Bank trust: Modern realities and customers behaviours

Anatocistic compound interests, usury, unfair bothersome clauses, antitrust guarantees, forced non-transparent securitization, and unilateral changes to contracts; are just some of the negative events that have influenced the relationship between banks and their depositors or borrowers in recent years. Even financial intermediaries dedicated to asset management have often generated problems of fairness. I do not intend to refer here to return problems that are part of the risks.

All these are attitudes that identify aspects of a crime punishable by law. This is not the case when, on the other hand, the lack of transparency affects the reputation of intermediaries and is not identified by the rules in force but only by lack of transparency and abuse of the bargaining power of intermediaries. Lately, attention has also shifted to the payment and remuneration system for the distribution of financial instruments and services. A proposal by the EU Commission suggests, without shared consent, to abolish the retrocessions of operators to distributors – as is largely the case, as far as now, in the absence of diffused untied advice – thus transparently distinguishing the distributor’s fee from the asset managers’ remuneration.

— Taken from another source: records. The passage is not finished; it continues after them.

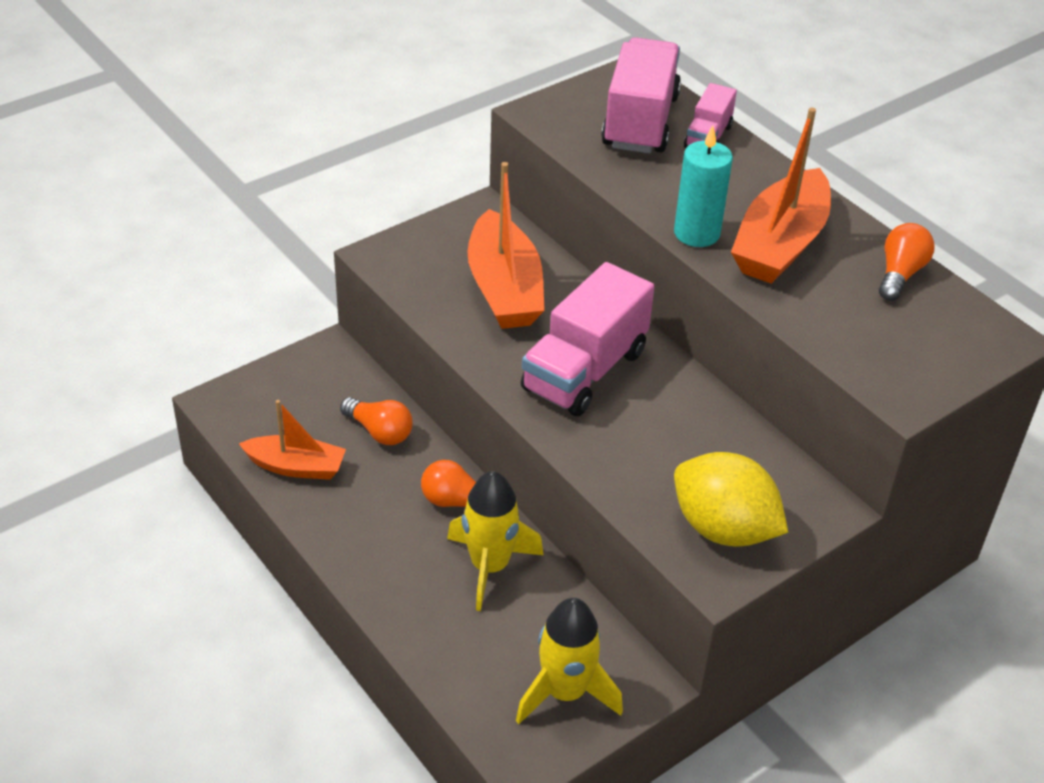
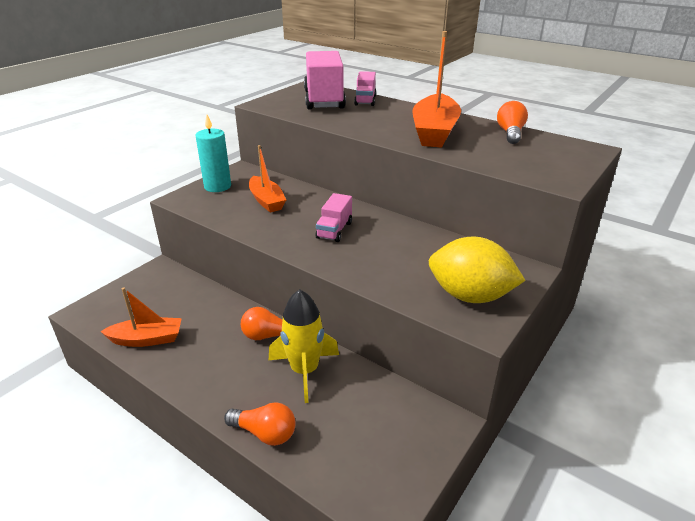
camera: 15 degrees left, 10 degrees down
(379, 431) = (203, 306): orange light bulb -> orange light bulb (264, 433)
(504, 289) = (266, 201): orange boat -> orange boat, size x0.63
(565, 692) = (392, 445): yellow rocket -> none
(584, 371) = (334, 230): pink truck -> pink truck, size x0.52
(696, 233) = (383, 134): turquoise candle -> turquoise candle (217, 186)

It will not be easy to harmonize the playing field, also considering the presence of competitors in the Anglo-Saxon world who have long been oriented towards more rooted solutions. For this reason, the UE choice cannot be only internal, impacting on several tens of trillions of Euro or other currencies. Moreover, among the 15 main asset management manufacturers, 11 originate in the USA, the first European is Swiss and only 3 are internal to the EU – two French and one German. The world of distribution is still conditioned by that of producers, but the latter cannot underestimate the power of the savings supply generated in EU countries. Asset management players produce research, portfolio management, risk management and investment guidance. None of the 12 main non-EU citizens has their own network in the EU but manages agreements with banks and distribution companies or proposes their choices to the attention of brokers.

Turning to the specific issue of total costs (ISC), the statistical comparisons confirm higher costs when resulting from production costs spread over low volumes and remuneration for distribution that combine the initial acquisition and maintenance of the portfolio, mostly also linked to the relative operating result. Instead, we examine the problem from the point of view of the customer, the end user of the production chain examined. The commission enhances the commercial moment weighing about 2/3 of the total, while the fee remunerates advice, assistance and the remaining services. Then there is the crucial distinguishing element: the commission is top-down, from the producer to the network, while the fee is bottom-up, from the customer to the network. Elements are clear but not so well perceived by the end user, who seems to pay for the product, the cost of which includes the retrocession hidden from the distributor.

MiFID II has tried to separate in the reporting phase the two factors, but after five years, it must be recognized that it is difficult to be applied and understand for the client. It is useful to add that several non-convergent sources question possible savings with the new system or the opposite effect, having to pay the advice and then the commission at a separate time of purchase of the product.

From a behavioural point of view of the customer, we must also consider the reluctance towards the duplication of the moment of manifestation of costs, even in the face of the low average financial education of the customer. On the other hand, many purchases in our lives do not allow us to distinguish the cost of the product, that of distribution and that of assistance. In the most modern realities, the digital ones, often the product is free or low-cost and the necessary or mandatory service is instead more expensive, the opposite of what is perceived in the case of savings.

Customers ask for a transparent, upstream standard that distinguishes the facets that enhance the potential of the sector not yet expressed because unknown. Of course, each customer can improve his knowledge on his own.